The researchers investigated Setting B (Self-Reflection) further to understand why asking the model to “think” before answering helps.

Figure 3: Accuracy of MIXTRAL on different subsetings of Setting B: Self-Augmented Context.

Figure 3 breaks down the self-reflection process. The “Only Summary” bar (orange) shows that just asking for a general party summary actually hurts performance slightly compared to having no context. However, the “Only Opinion” bar (green)—where the model explicitly formulates an opinion on the topic before answering—boosts accuracy. Combining both (Red bar) yields the best result. This teaches us that context must be specific; general background noise can distract the model.

The Problem of “Automated” RAG

If Expert Augmentation (Setting C) works so well, why not just use RAG to find those expert documents? The study found this to be a major hurdle.

Figure 4: Accuracy of MIXTRAL using RAG based on different corpora (document collections).

Figure 4 compares different retrieval strategies.

  • Web RAG (Orange): Searching the open web.
  • Curated RAG (Green): Searching a closed database of party manifestos.
  • Expert RAG (Red): The gold-standard manual selection.

The gap between the red bars (Expert) and the others (Web/Curated) is significant. Even when the search was restricted to official party manifestos (Curated RAG), the accuracy did not match the Expert setting. This indicates that current automated retrieval systems struggle to find the exact paragraph needed to answer a specific question, whereas human experts excel at it.

Political Disparity: The Ethical Concern

Perhaps the most critical finding for the viability of AI in democracy is the disparity in performance across different political ideologies.

Figure 5: Accuracy of MIXTRAL across euro-groups, based on the coalitions formed in the 9th European Parliament (2019-2024).

As shown in Figure 5, the model is not equally smart about all parties.

  • High Accuracy: The “Greens” (EGP/Greens/EFA) are predicted with incredibly high accuracy (near 95%). Their ideologies are likely distinct and well-represented in the training data.
  • Low Accuracy: Centrist and center-right groups like “Renew” or “EPP” show much lower accuracy (dropping to near 50% in some contexts).

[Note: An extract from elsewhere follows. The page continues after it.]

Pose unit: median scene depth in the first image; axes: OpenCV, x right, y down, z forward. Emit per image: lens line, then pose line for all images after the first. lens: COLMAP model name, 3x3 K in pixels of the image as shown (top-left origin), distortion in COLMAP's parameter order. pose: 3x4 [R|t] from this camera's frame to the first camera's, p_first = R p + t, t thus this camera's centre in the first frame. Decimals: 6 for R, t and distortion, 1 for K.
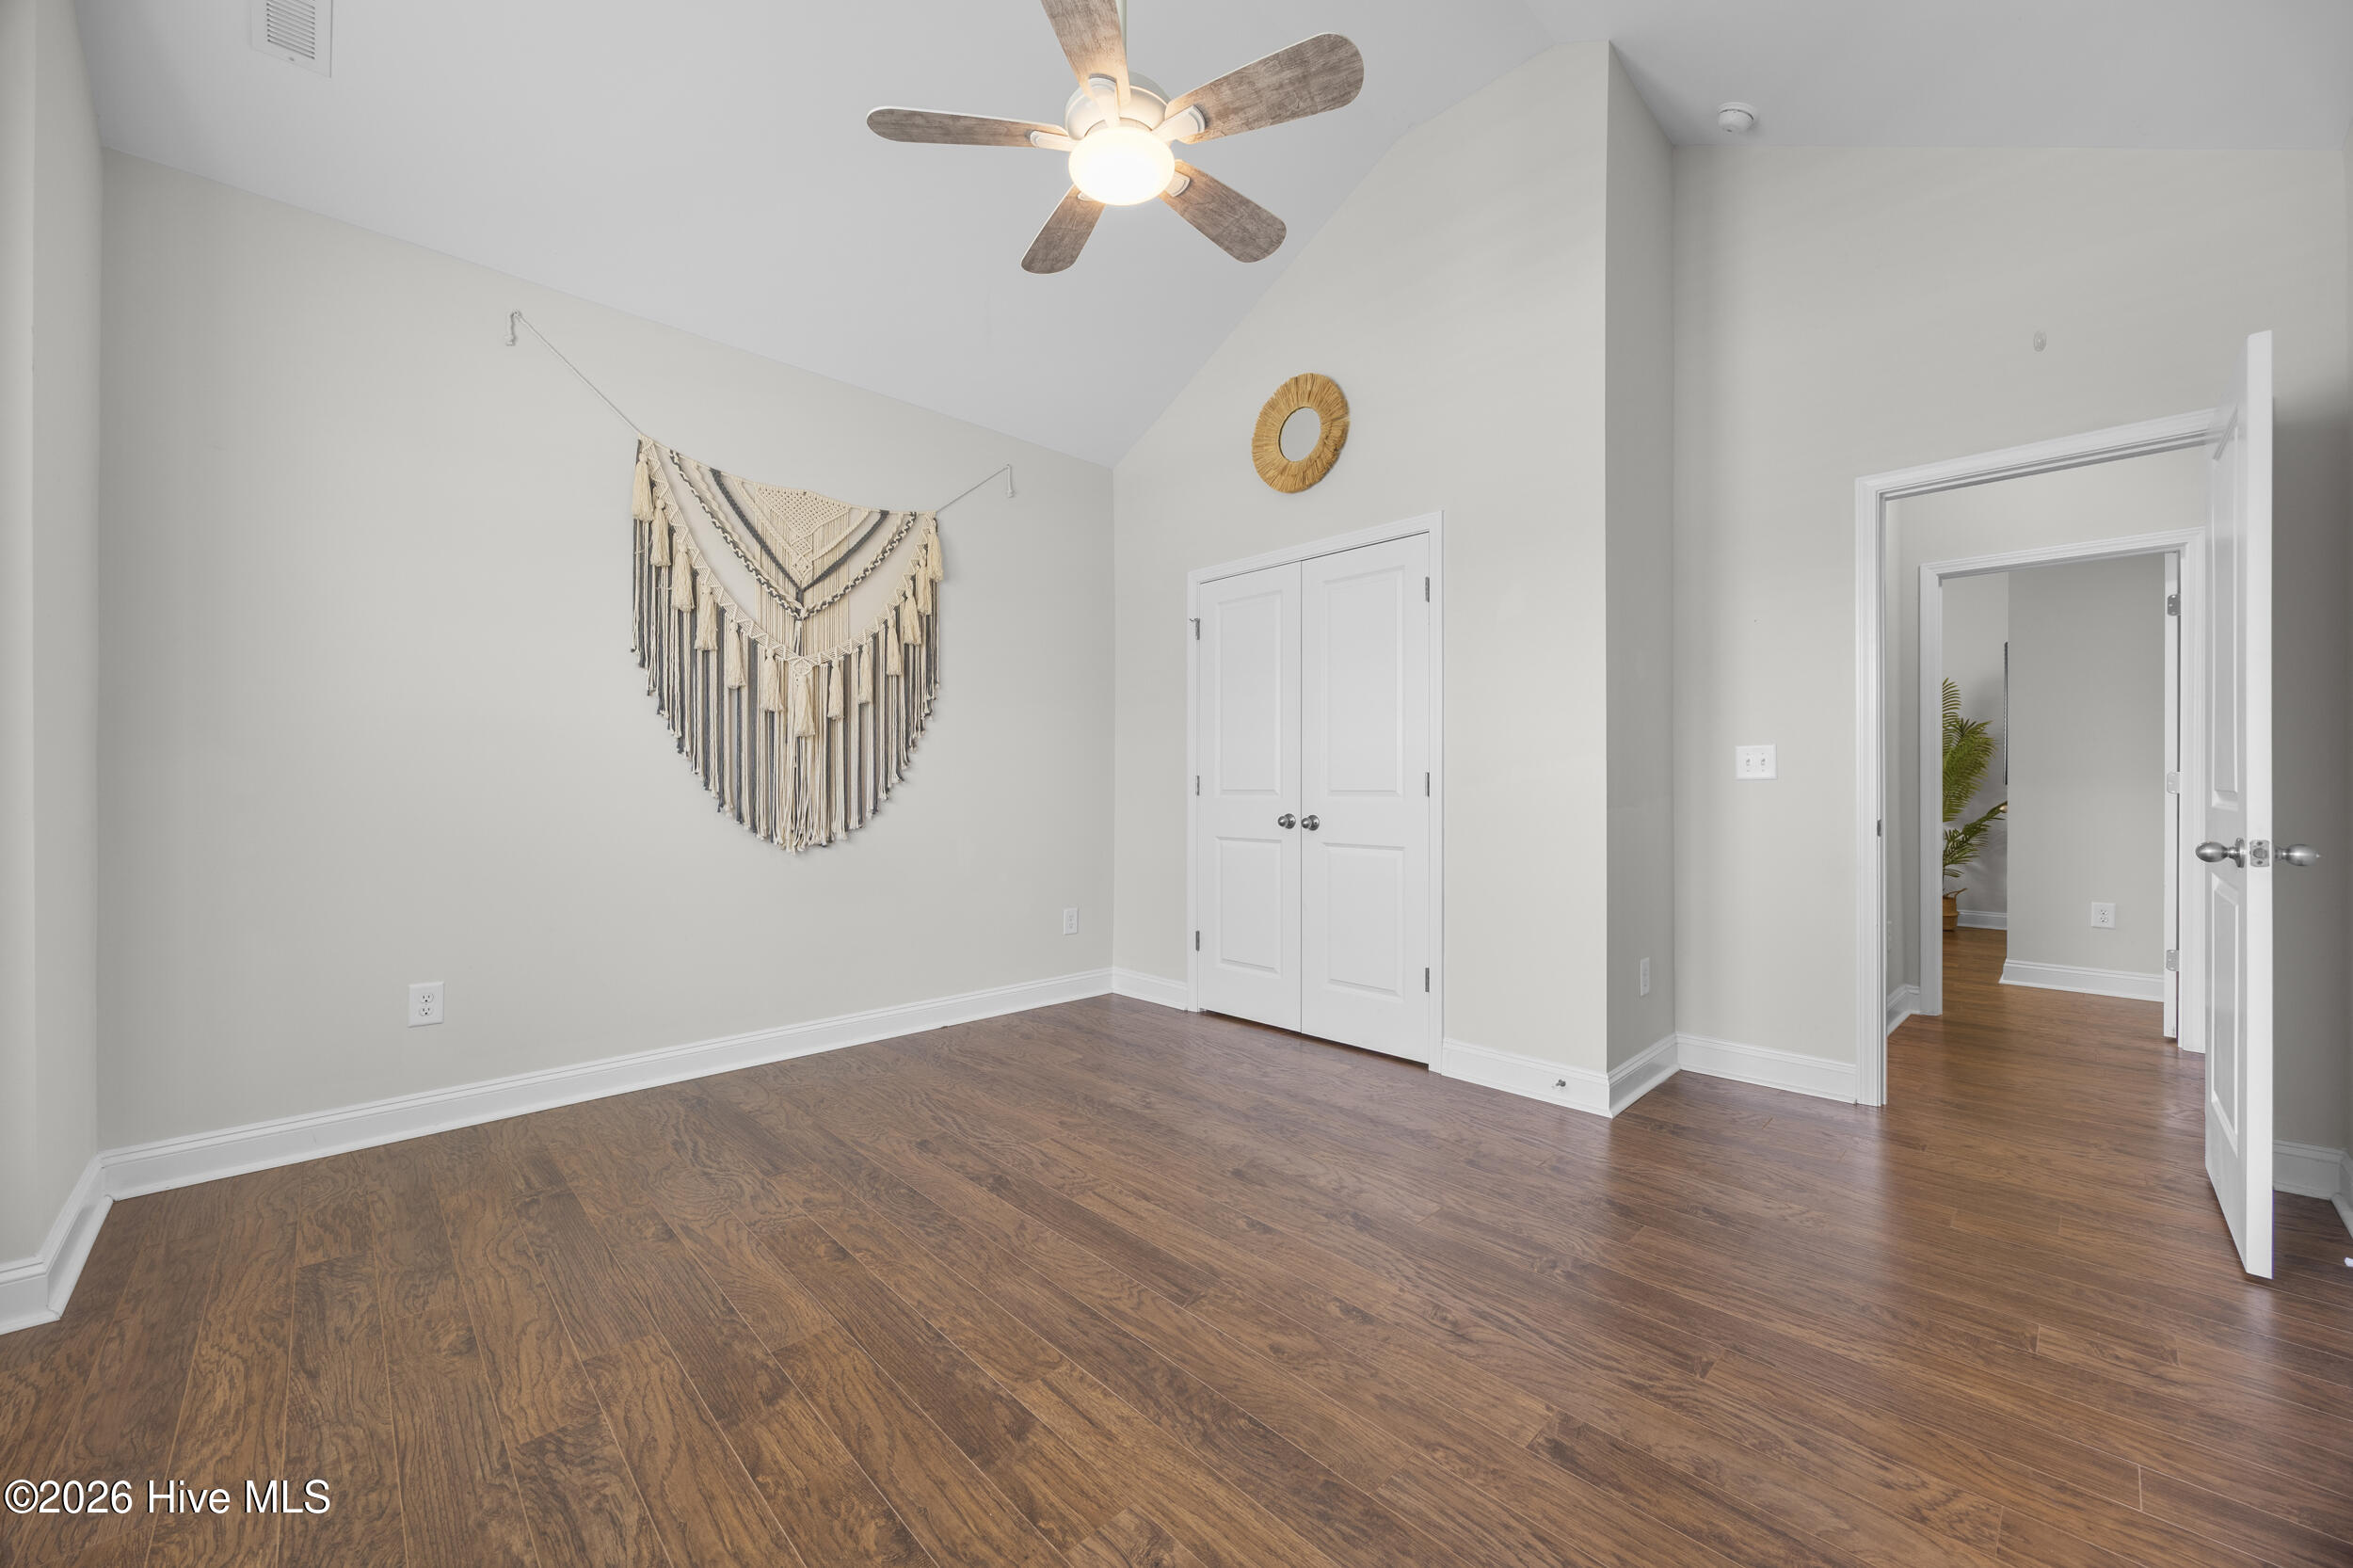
lens RADIAL K [[891.0, 0, 1169.7], [0, 891.0, 788.8], [0, 0, 1]] dist [-0.002448, 0.000130]
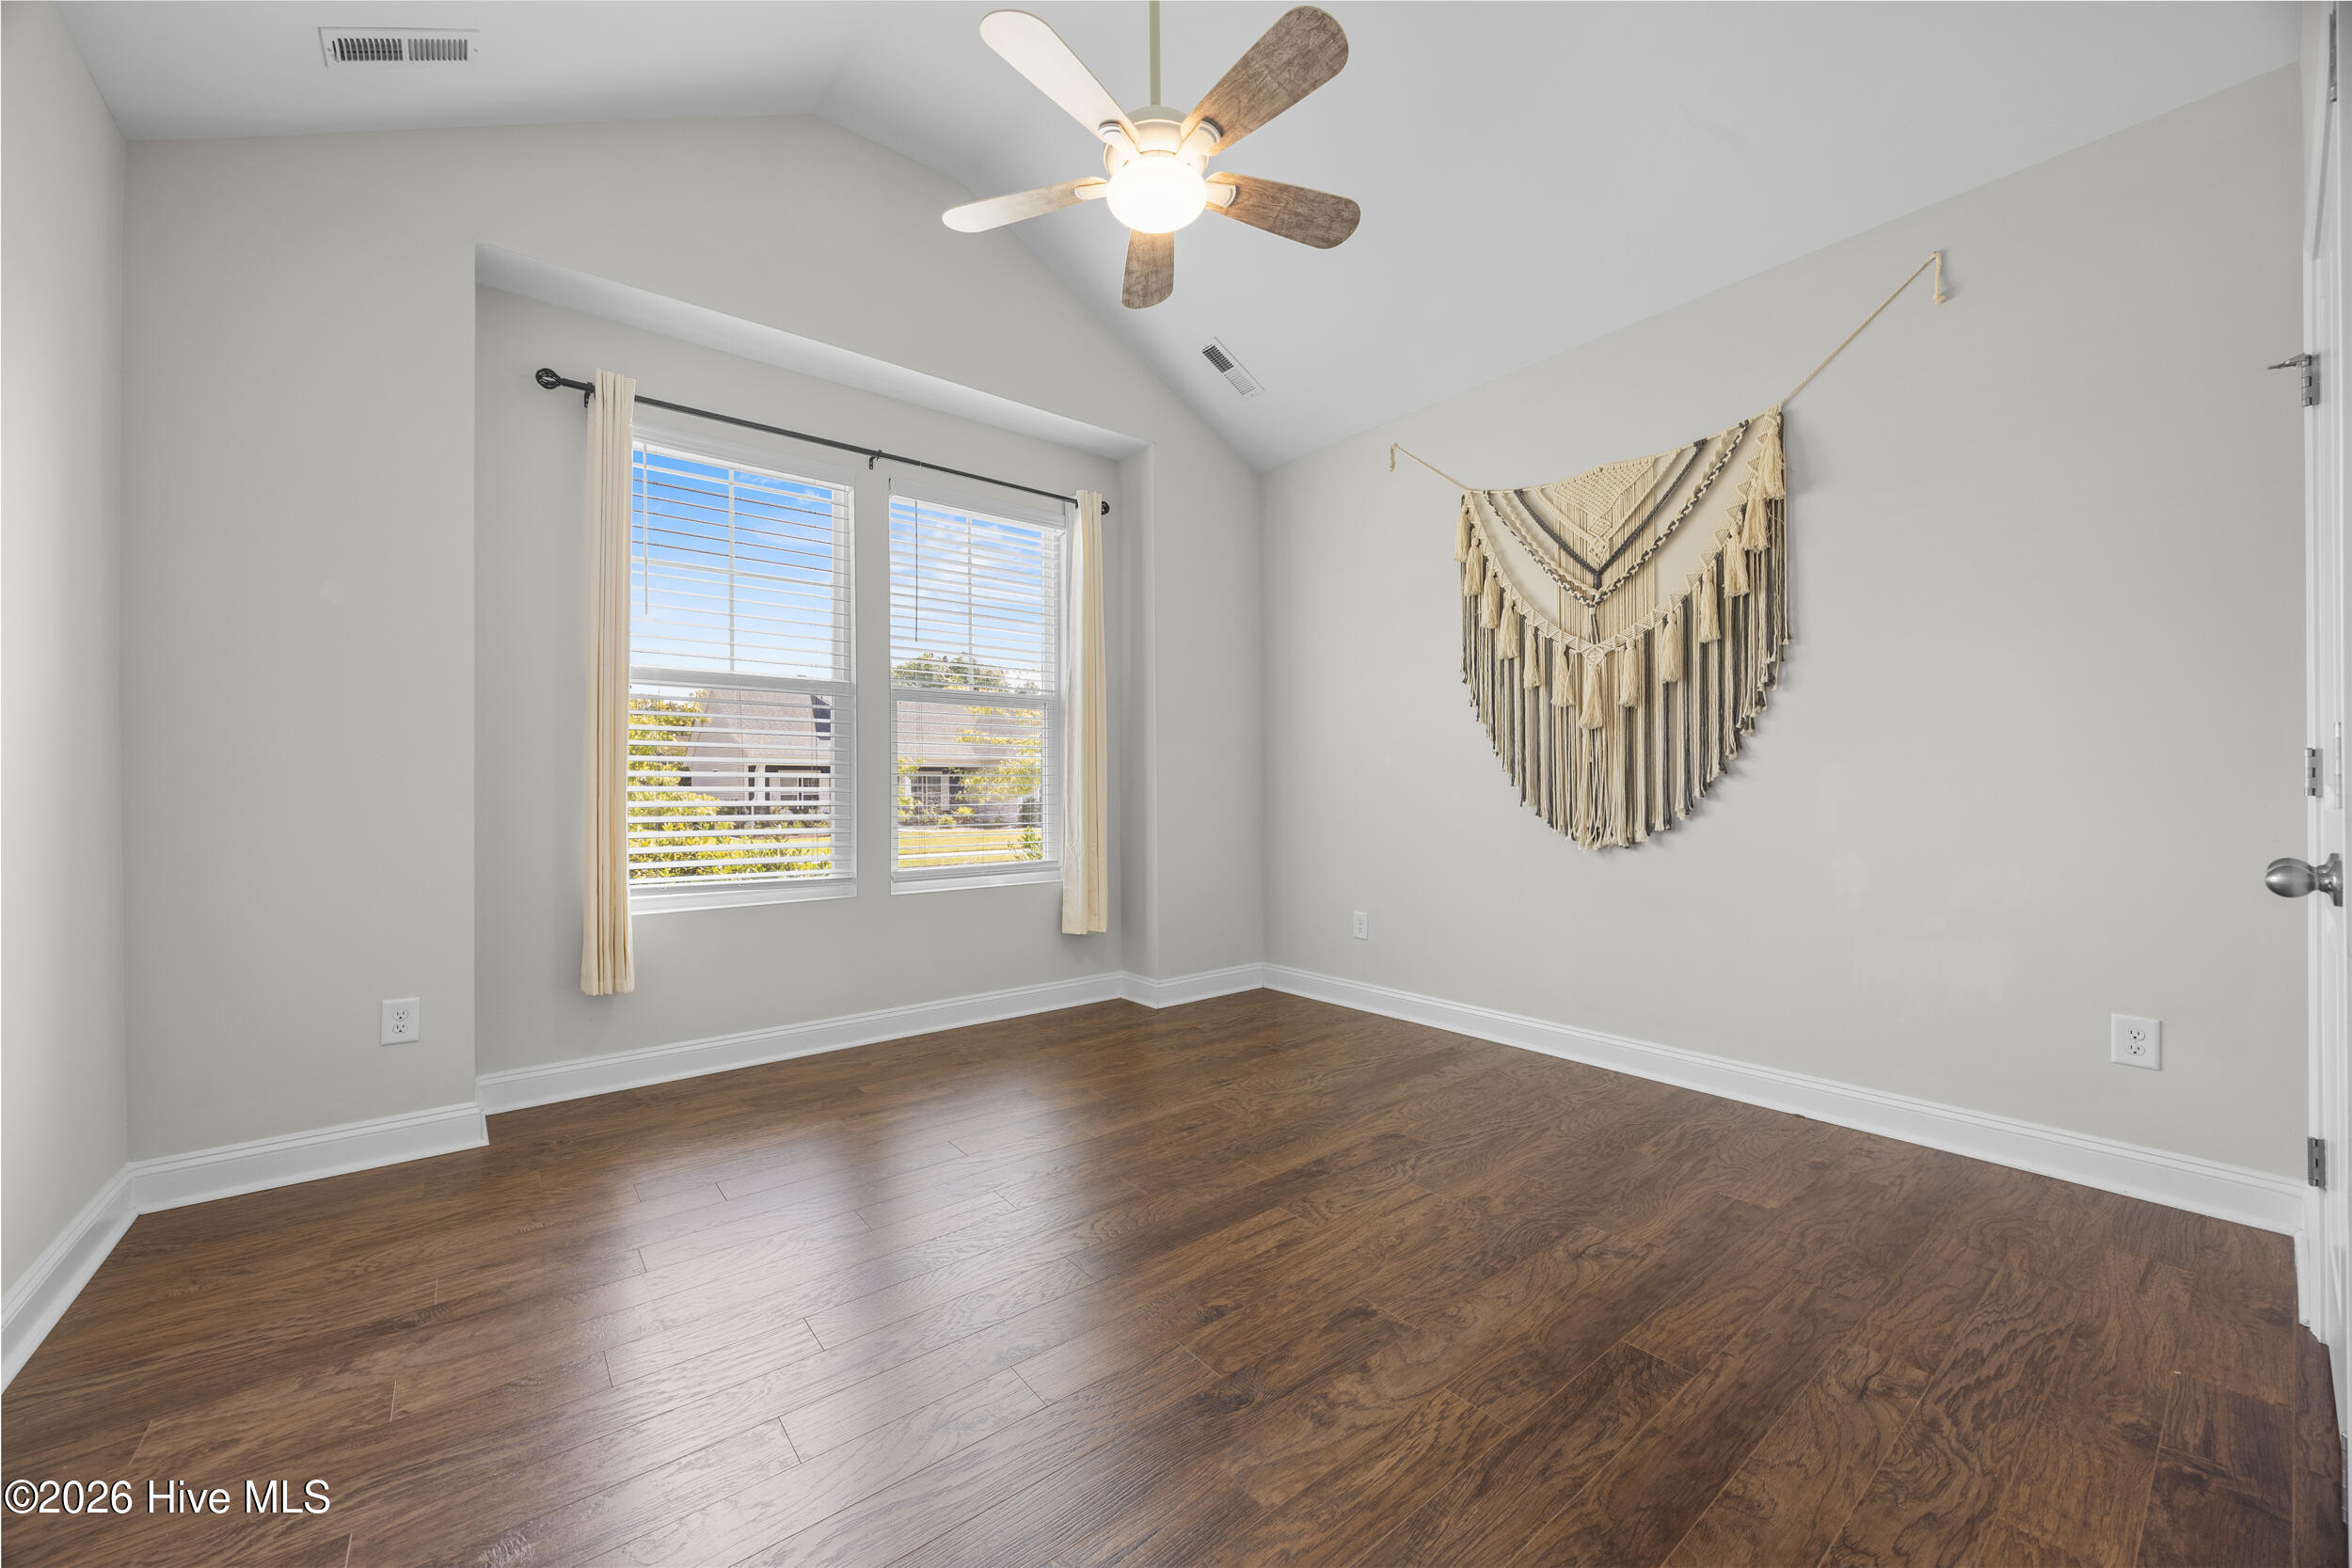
lens RADIAL K [[890.6, 0, 1168.3], [0, 890.6, 786.1], [0, 0, 1]] dist [-0.002448, 0.000130]
pose [[-0.098393, -0.001357, -0.995147, 0.614069], [0.005331, 0.999984, -0.001891, 0.001201], [0.995133, -0.005491, -0.098384, 0.688286]]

This introduces a fairness issue. If an LLM VAA is 95% accurate for Green parties but only 60% accurate for Conservative parties, it misrepresents the political landscape to the user, effectively disenfranchising the poorly represented parties.

Conclusion & Implications

This research paints a complex picture of the future of AI in politics. On one hand, off-the-shelf models like Mixtral are surprisingly competent, achieving over 80% accuracy in predicting party stances without any help. With expert guidance, that number rises to over 90%, suggesting that the reasoning engine is sound.

However, the “last mile” problem remains significant.

  1. Automation Gap: We cannot yet automatically retrieve context that is as good as human-curated context. Web search is noisy, and even manifesto search misses the mark.
  2. Bias and Fairness: The significant performance gap between political groups is a red flag. Deploying such a system today could inadvertently favor parties with more consistent or “internet-popular” ideologies.

For students and developers, this paper highlights that Prompt Engineering and RAG are not magic bullets. Simply adding a search bar (Web RAG) didn’t help the smartest model. The future of this technology likely lies in “Curated RAG”—building highly specialized, verified databases of political knowledge—and in fine-tuning models to better understand under-represented political stances.

Until then, while AI can assist in the voting process, it should arguably be used as a research tool rather than a definitive advisor. The “human in the loop” remains essential for democracy.